TASK DESCRIPTION:
Nothing but the pictures should go missing; return all the entries below exactly.

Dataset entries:
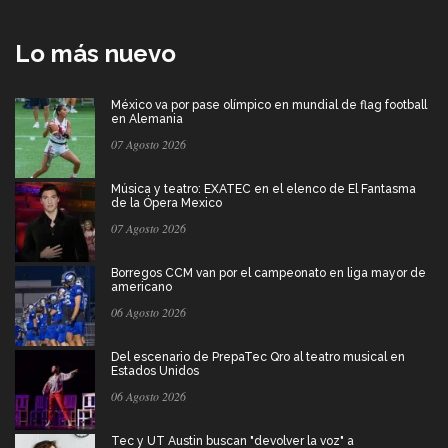
Lo más nuevo
México va por pase olímpico en mundial de flag football
en Alemania
07 Agosto 2026
Música y teatro: EXATEC en el elenco de El Fantasma
de la Ópera Mexico
07 Agosto 2026
Borregos CCM van por el campeonato en liga mayor de
americano
06 Agosto 2026
Del escenario de PrepaTec Qro al teatro musical en
Estados Unidos
06 Agosto 2026
Tec y UT Austin buscan "devolver la voz" a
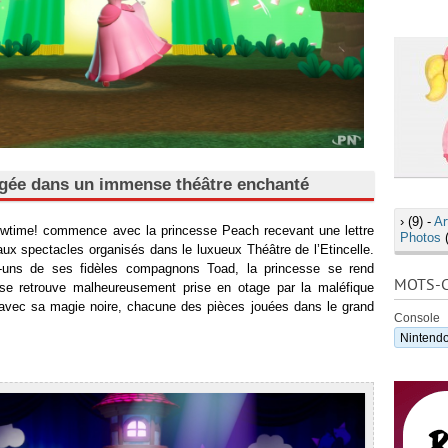
égée dans un immense théâtre enchanté
›
(9) -
Ar
wtime! commence avec la princesse Peach recevant une lettre
Photos
(
r aux spectacles organisés dans le luxueux Théâtre de l’Etincelle.
uns de ses fidèles compagnons Toad, la princesse se rend
MOTS-C
se retrouve malheureusement prise en otage par la maléfique
, avec sa magie noire, chacune des pièces jouées dans le grand
Console
Nintendo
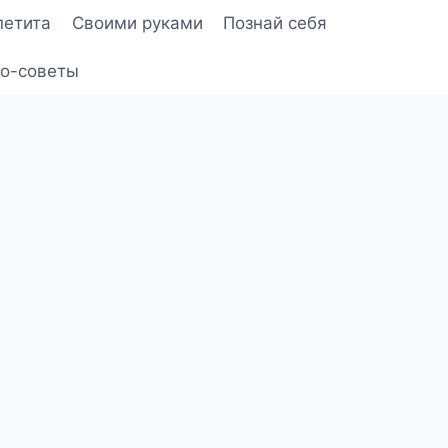
петита
Своими руками
Познай себя
о-советы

RESPONSE:
Lo más nuevo
México va por pase olímpico en mundial de flag football
en Alemania
07 Agosto 2026
Música y teatro: EXATEC en el elenco de El Fantasma
de la Ópera Mexico
07 Agosto 2026
Borregos CCM van por el campeonato en liga mayor de
americano
06 Agosto 2026
Del escenario de PrepaTec Qro al teatro musical en
Estados Unidos
06 Agosto 2026
Tec y UT Austin buscan "devolver la voz" a
égée dans un immense théâtre enchanté
›
(9) -
Ar
wtime! commence avec la princesse Peach recevant une lettre
Photos
(
r aux spectacles organisés dans le luxueux Théâtre de l’Etincelle.
uns de ses fidèles compagnons Toad, la princesse se rend
MOTS-C
se retrouve malheureusement prise en otage par la maléfique
, avec sa magie noire, chacune des pièces jouées dans le grand
Console
Nintendo
петита
Своими руками
Познай себя
о-советы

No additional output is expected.